大統領選で右派と左派の2候補が12月の決選投票へ、下院選では中道勢力が敗北

(チリ)

サンティアゴ発

2021年11月24日

チリで11月22日、大統領選挙が行われた。いずれの候補者も当選に必要な過半数を獲得できなかったため、最多票の右派連合(Frente Social Cristiano)のホセ・アントニオ・カスト氏(得票率:27.91%)と、左派連合(Apruebo Dignidad)のガブリエル・ボリッチ氏(25.83%)の2人が12月19日の決選投票に進むこととなった(添付資料表参照)。投票数は有権者の47.34%に相当する711万5,590票(開票率99.9%)にとどまり、2020年10月に行われた新憲法制定の是非を問う国民投票(756万9,082票、投票率50.95%)には及ばなかった。

> **資料についての設問**
**A.** チリ大統領選挙の記事によると、カスト氏とボリッチ氏が進む決選投票は何月何日に行われるか。
**B.** チリ大統領選挙の記事を、最後の文の後から書き継げ。

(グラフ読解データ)
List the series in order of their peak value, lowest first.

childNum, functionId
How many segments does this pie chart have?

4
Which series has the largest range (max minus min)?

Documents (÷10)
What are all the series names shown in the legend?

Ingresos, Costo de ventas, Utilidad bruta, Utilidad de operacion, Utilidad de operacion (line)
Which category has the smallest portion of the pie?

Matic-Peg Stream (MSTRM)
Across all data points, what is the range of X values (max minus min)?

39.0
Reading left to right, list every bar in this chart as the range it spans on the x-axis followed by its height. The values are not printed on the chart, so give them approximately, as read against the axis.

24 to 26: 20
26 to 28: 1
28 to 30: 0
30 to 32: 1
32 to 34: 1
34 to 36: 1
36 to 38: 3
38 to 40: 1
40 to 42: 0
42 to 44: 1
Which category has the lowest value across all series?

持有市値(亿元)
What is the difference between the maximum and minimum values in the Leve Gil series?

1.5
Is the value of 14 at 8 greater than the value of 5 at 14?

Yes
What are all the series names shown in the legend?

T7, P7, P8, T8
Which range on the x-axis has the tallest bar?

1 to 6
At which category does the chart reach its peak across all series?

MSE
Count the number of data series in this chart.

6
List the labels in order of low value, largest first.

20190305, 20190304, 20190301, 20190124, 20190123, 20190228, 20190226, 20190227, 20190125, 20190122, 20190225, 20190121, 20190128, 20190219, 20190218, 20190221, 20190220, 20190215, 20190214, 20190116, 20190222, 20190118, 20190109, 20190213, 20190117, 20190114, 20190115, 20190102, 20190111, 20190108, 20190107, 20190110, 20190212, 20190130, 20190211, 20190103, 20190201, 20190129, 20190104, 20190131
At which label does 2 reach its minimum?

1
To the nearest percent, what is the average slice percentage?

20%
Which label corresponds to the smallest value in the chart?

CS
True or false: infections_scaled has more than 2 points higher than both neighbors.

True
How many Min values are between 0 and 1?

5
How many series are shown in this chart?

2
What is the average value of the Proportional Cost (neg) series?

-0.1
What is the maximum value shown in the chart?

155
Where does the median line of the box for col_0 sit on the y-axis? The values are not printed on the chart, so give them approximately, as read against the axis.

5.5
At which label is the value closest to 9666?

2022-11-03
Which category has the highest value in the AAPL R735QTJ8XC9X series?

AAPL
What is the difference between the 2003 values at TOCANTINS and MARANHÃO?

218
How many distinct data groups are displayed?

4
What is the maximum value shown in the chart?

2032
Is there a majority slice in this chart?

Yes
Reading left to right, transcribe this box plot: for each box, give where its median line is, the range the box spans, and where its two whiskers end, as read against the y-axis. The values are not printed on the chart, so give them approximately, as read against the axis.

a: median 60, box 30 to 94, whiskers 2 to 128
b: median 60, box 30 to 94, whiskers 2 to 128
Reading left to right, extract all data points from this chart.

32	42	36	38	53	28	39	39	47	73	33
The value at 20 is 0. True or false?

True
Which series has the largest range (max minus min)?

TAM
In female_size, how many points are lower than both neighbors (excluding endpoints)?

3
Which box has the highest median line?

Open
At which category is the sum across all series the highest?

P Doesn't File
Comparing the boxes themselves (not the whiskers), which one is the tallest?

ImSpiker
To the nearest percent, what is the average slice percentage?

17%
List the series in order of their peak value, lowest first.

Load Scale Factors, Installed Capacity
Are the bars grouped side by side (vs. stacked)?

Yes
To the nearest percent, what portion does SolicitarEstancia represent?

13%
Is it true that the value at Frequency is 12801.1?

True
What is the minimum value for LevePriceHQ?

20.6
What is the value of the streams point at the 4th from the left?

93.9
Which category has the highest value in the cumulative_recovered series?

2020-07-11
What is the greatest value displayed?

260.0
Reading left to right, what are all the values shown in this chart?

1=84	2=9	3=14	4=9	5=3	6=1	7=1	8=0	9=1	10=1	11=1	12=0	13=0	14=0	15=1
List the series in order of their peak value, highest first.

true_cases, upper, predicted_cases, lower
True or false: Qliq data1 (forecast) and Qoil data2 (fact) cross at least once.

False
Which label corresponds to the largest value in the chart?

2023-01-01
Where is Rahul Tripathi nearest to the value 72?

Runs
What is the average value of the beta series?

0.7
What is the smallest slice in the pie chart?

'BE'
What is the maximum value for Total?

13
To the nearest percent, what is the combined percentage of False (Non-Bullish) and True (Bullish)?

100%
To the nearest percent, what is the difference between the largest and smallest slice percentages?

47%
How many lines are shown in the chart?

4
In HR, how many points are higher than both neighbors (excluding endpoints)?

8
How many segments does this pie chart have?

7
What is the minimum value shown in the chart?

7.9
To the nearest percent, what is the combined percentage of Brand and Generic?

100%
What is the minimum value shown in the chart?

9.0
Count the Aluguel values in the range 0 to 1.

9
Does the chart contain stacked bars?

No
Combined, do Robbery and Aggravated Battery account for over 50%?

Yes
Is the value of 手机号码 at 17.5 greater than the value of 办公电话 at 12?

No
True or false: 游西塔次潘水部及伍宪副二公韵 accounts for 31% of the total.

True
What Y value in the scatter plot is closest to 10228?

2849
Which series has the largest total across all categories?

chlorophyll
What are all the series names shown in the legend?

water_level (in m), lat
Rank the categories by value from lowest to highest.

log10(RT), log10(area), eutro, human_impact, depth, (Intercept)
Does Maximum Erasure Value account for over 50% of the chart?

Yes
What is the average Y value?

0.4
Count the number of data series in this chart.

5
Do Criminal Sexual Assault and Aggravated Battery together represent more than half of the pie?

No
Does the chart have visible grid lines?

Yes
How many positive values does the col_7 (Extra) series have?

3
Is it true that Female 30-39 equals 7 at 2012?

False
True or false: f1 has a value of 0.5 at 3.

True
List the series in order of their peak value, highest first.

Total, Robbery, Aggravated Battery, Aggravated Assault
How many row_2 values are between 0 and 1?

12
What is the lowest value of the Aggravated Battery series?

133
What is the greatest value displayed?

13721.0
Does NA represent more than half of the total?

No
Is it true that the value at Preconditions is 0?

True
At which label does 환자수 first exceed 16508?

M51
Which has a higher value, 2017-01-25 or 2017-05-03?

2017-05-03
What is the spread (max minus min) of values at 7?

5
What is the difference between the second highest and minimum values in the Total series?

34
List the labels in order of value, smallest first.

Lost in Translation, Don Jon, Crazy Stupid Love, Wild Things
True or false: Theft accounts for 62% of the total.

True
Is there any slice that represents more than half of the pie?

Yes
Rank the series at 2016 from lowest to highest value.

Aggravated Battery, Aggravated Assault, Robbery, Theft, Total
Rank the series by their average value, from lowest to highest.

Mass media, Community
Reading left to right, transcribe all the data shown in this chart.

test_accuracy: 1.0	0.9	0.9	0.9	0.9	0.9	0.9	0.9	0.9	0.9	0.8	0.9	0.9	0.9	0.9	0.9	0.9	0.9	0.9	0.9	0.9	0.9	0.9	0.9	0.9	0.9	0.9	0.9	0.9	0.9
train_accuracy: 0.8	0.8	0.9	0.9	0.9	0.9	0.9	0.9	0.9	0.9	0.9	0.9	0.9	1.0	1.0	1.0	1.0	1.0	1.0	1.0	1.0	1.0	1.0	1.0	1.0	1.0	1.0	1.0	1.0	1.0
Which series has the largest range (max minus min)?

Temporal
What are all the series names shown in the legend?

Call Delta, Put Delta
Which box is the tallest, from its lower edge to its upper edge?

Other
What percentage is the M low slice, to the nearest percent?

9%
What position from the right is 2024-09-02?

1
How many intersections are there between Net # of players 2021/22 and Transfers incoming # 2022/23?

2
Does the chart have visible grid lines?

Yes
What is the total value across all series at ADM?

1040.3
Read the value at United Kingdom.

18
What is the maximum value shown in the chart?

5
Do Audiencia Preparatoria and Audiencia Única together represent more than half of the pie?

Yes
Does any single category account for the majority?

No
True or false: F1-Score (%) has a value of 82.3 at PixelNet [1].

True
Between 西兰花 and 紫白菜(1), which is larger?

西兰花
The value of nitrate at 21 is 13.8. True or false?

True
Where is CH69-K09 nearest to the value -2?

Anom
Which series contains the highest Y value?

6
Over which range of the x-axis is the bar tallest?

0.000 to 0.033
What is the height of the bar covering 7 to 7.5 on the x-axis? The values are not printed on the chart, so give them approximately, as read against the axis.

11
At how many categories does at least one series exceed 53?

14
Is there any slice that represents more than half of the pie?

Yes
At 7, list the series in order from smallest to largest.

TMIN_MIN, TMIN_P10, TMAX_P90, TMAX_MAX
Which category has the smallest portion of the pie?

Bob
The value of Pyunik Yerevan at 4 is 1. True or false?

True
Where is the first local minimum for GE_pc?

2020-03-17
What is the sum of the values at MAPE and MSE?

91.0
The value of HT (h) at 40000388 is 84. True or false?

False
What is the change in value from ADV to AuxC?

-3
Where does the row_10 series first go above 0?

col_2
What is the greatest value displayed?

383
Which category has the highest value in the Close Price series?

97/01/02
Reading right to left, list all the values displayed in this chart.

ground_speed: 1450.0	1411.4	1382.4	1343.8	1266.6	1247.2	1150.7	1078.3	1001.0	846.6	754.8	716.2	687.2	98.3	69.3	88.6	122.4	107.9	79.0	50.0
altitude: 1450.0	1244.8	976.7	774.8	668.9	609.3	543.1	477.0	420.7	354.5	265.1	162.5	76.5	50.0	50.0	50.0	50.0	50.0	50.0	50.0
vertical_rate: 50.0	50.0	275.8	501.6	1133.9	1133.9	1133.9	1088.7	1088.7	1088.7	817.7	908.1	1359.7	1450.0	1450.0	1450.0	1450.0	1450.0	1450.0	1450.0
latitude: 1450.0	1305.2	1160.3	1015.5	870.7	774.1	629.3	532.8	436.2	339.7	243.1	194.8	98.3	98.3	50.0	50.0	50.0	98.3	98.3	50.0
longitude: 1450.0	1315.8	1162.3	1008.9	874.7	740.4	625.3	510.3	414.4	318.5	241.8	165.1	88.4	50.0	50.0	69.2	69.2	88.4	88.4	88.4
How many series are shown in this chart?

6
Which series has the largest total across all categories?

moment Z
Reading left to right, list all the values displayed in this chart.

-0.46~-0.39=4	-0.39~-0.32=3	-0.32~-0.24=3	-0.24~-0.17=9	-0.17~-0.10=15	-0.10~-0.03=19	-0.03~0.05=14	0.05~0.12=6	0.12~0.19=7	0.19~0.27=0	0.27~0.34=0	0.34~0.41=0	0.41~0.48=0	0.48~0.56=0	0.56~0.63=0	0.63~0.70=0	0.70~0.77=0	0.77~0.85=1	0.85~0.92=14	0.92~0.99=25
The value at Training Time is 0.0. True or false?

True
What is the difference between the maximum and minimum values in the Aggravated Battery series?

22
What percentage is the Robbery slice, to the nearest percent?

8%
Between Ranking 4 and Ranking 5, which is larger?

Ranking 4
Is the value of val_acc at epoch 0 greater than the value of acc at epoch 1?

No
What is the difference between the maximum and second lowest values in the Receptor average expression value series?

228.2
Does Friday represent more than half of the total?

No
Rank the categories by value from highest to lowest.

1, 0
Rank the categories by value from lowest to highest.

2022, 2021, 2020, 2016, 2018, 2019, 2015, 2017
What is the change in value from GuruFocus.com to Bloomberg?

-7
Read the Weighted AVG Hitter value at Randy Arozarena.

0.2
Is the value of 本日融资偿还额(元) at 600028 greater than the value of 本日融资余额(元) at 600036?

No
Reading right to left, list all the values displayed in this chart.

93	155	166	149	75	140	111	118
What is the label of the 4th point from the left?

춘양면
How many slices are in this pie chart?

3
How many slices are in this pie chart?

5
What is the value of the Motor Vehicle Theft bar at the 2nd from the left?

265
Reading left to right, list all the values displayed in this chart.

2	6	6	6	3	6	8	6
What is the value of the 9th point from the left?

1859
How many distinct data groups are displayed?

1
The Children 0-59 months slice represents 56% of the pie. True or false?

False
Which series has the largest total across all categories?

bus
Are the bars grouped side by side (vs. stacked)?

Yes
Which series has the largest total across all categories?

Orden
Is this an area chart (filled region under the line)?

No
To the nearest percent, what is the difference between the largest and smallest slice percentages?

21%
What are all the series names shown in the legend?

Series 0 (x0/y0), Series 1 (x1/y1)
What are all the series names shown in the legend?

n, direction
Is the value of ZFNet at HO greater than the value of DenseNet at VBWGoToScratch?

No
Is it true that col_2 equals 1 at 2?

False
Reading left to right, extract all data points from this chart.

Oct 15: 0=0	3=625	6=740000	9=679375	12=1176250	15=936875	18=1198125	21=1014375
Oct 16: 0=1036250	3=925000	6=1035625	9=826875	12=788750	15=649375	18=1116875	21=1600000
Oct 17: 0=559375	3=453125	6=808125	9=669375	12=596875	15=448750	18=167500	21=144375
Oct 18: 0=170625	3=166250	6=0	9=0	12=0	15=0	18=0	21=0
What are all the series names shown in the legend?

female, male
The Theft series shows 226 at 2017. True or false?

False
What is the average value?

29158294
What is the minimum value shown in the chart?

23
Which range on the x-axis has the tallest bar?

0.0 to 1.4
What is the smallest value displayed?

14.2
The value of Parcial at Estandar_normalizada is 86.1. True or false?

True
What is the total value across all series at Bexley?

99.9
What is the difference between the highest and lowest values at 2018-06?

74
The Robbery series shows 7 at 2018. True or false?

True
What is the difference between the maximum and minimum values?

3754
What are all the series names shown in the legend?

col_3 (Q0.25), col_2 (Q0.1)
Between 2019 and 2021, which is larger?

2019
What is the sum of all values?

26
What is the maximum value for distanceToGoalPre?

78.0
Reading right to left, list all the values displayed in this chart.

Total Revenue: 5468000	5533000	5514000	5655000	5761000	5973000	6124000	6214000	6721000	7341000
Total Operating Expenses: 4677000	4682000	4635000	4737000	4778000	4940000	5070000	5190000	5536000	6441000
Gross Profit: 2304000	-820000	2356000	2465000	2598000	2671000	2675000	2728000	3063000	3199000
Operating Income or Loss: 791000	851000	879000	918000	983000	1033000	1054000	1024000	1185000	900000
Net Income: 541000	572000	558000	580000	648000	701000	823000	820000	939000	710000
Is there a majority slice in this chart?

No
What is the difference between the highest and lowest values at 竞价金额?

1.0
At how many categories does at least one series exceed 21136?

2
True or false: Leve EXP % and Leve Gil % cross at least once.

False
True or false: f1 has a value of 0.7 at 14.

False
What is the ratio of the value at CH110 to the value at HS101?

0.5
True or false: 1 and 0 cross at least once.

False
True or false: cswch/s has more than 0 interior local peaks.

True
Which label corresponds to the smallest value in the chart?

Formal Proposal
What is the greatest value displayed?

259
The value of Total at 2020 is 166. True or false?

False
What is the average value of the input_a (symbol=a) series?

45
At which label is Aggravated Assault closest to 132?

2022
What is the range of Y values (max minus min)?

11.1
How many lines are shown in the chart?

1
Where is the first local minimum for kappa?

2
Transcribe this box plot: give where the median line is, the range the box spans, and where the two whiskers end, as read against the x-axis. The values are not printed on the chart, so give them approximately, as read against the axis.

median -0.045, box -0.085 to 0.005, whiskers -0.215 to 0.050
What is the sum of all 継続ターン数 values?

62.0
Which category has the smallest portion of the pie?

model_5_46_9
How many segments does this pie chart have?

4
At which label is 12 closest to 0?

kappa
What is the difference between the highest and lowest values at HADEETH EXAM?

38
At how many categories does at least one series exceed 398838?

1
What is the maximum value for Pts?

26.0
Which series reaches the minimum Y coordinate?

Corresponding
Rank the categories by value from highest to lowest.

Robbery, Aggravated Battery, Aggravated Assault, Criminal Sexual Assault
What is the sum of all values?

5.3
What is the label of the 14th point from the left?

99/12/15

> **演習の結果**
**A.** 12月19日。

**B.**
大統領選挙と同日程で、上院、州議会選挙に加えて、下院選挙も定数155をめぐって実施されたが、大統領選の決選投票に進む2人の所属連合が議席を伸ばす結果となった。チリ選挙管理庁の暫定発表によると、カスト氏率いる右派連合は、前回の2017年選挙時のゼロ議席から一転、今回は15議席を獲得し、ボリッチ氏率いる左派連合は37議席を獲得した。また、事前の世論調査では支持率が振るわなかったものの、大統領選で3位となったフランコ・パリシ氏の所属する右派の人民党(PDG)も、前選挙時のゼロ議席から6議席を獲得する結果となった。一方で、ここ16年間交互に政権を担ってきた中道右派と中道左派は振るわず、特に現政権を担う中道右派連合は前回選挙に比べ、獲得議席数を72から53へ減らしている。